Metric calculation: Data citations are sometimes collected only in the formal sense (i.e., with the data set being listed in the References section of a paper, alongside journal articles). They can also be calculated in the informal sense (i.e., linked to from within the Methods section of a paper). It varies from tool to tool.
Data sources: Data Citation Index, Google Scholar (rare)
Appropriate use cases: Data citations should be used to understand how often research data has been reused in others’ studies, thereby indicating advancement of the field. Some fields (e.g.,crystallography and genomics) practice data citation at higher rates than others, and therefore evaluation of research from those fields may be more suitable scenarios for using data citations.

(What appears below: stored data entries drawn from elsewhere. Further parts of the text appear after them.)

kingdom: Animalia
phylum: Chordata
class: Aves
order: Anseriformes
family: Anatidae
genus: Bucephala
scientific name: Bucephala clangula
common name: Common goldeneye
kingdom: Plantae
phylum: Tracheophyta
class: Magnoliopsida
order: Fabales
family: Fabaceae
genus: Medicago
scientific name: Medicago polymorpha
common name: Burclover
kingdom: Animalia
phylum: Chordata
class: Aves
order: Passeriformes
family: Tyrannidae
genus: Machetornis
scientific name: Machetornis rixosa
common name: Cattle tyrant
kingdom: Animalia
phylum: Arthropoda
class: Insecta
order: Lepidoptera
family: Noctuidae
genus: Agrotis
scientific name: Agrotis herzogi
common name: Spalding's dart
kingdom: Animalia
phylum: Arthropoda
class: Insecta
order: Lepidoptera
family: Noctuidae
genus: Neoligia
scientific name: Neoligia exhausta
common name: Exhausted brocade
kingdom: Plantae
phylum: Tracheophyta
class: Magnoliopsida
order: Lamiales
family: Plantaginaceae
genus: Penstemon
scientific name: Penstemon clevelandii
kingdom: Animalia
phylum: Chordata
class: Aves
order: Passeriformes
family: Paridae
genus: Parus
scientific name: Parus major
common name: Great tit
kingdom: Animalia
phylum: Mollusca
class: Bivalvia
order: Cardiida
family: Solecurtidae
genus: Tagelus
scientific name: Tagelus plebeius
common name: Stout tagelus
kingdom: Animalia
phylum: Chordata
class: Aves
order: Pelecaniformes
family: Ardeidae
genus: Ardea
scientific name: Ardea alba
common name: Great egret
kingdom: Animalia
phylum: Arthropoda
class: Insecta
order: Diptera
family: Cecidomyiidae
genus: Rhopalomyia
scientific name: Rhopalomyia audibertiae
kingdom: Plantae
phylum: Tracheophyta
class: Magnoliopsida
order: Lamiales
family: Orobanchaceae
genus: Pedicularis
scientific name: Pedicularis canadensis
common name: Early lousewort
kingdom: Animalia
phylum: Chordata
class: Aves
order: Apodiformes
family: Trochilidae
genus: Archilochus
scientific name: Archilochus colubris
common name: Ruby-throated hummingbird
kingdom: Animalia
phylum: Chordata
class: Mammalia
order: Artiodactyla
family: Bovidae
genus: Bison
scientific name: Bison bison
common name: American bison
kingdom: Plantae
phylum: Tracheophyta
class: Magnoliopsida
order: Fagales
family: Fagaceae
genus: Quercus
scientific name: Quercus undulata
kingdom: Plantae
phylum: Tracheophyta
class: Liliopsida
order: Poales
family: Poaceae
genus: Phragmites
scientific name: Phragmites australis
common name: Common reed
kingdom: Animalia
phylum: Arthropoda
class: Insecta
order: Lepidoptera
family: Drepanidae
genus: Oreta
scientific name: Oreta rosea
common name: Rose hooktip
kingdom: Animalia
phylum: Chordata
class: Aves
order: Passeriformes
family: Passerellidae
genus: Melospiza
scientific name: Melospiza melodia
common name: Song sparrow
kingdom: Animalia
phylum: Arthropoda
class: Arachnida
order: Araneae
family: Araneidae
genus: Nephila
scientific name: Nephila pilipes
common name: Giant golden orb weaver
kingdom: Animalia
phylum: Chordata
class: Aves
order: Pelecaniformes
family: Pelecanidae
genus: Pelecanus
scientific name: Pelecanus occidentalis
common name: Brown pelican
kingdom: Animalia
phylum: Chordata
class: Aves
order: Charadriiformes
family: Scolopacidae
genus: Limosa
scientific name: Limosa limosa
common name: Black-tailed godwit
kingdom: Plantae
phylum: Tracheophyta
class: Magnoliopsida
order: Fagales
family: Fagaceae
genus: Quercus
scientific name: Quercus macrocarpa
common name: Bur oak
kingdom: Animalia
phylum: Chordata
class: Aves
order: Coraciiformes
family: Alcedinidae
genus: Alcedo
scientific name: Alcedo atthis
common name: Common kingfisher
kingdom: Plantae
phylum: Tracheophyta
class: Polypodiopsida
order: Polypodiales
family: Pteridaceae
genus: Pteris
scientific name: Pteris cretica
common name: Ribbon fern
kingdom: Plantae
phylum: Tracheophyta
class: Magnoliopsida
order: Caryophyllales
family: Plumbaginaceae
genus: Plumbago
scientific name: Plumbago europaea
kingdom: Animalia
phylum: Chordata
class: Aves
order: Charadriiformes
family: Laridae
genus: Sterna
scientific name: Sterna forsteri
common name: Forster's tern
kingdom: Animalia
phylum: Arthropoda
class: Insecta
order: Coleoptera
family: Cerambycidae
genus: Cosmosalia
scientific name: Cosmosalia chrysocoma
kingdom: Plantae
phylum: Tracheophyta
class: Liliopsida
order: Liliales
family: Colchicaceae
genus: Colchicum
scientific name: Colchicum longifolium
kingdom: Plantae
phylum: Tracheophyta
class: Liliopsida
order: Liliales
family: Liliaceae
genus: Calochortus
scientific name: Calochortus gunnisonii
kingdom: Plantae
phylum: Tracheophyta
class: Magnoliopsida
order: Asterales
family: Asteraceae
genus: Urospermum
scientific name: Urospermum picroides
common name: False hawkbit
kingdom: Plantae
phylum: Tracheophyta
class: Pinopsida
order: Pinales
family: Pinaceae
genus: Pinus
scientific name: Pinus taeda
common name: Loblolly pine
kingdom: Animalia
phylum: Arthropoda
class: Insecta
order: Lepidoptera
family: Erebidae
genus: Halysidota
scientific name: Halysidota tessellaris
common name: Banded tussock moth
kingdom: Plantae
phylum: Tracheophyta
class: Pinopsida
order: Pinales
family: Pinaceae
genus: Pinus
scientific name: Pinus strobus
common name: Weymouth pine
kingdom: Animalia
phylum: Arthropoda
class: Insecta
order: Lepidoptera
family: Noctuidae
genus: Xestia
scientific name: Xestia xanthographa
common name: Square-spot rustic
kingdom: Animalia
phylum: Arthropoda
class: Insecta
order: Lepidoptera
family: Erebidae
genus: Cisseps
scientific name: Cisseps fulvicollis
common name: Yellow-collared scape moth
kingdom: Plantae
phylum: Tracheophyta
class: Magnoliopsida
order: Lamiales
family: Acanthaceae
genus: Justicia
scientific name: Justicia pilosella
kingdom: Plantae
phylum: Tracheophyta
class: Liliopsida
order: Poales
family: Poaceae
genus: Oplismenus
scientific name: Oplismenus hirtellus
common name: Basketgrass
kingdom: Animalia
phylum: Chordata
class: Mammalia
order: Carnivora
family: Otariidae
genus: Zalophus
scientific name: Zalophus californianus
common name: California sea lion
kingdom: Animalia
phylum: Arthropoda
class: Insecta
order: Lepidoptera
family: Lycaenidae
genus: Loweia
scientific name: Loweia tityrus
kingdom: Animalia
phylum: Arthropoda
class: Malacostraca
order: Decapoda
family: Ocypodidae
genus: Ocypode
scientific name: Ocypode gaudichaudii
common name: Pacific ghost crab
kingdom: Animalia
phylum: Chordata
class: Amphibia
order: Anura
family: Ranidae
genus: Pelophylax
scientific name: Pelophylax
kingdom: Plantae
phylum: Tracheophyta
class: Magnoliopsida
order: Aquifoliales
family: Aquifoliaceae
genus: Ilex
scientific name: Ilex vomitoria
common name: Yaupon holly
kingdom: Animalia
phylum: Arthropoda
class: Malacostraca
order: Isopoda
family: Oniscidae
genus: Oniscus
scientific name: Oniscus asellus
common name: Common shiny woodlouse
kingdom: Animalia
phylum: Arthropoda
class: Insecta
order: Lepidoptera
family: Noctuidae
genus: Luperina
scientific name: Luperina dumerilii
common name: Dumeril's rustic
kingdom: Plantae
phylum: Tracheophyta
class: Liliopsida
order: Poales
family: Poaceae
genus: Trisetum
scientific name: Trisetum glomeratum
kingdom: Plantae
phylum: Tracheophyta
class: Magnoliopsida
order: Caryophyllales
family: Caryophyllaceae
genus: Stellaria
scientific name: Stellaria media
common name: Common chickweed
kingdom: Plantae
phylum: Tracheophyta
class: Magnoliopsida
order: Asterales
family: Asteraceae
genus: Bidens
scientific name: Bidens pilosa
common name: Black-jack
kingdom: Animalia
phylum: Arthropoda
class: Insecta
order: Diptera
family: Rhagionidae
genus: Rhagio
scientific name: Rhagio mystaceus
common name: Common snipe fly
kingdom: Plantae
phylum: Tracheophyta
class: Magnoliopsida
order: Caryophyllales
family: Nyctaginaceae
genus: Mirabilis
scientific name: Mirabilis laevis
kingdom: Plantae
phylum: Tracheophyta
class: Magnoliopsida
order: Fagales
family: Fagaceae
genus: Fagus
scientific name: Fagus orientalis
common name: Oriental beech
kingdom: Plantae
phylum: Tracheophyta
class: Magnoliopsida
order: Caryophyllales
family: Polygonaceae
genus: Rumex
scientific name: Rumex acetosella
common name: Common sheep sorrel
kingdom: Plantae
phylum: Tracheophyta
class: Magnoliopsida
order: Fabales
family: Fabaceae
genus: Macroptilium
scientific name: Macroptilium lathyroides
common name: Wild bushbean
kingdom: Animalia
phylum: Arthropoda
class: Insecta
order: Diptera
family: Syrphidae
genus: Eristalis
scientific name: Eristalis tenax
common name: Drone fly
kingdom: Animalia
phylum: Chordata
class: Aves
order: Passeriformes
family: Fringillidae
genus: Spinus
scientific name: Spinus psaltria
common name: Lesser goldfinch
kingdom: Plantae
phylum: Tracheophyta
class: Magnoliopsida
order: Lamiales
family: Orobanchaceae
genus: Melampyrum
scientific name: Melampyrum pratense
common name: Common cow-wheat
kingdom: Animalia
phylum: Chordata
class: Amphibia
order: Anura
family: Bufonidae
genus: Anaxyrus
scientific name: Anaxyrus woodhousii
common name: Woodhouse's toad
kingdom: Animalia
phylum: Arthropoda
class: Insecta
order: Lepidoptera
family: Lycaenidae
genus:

Limitations: Data citation is still relatively rarely practiced, with only half of journals providing instruction for how to cite data and more than 88% of all Data Citation Index records going uncited. Lack for formal referencing poses a challenge for using data citations from tools that only count such formal references in their data citation metrics. Critics of data citation claim that data citations merely mimic existing metrics that do not “recognize all players involved in the life cycle of those data from collection to publication”. Disciplinary coverage in the Data Citation Index (as of 2017) is skewed, favoring the life sciences (48% of records) over the social sciences (20%), physical sciences (23%), arts & humanities (7%), and multidisciplinary research (2%). Note that the Data Citation Index tracks citations for datasets and also related data studies (defined as “a description of studies or experiments held in repositories with the associated data which have been used in the data study”). The availability of data should be taken into account when attempting to make comparisons for data citation rates against other data sets, as in some disciplines, open access data is cited at higher rates (up to 69% higher for cancer research).
Inappropriate use cases: As with other citation-based metrics, data citations should not be interpreted as a direct measure of quality.
Available metric sources: Data Citation Index, Google Scholar (rare)
Transparency: Varies by provider–it is not always possible to see in-text citations to understand who has cited a dataset or what they have said about it.
Timeframe: In theory, data sets from any year can be referenced in scholarly literature.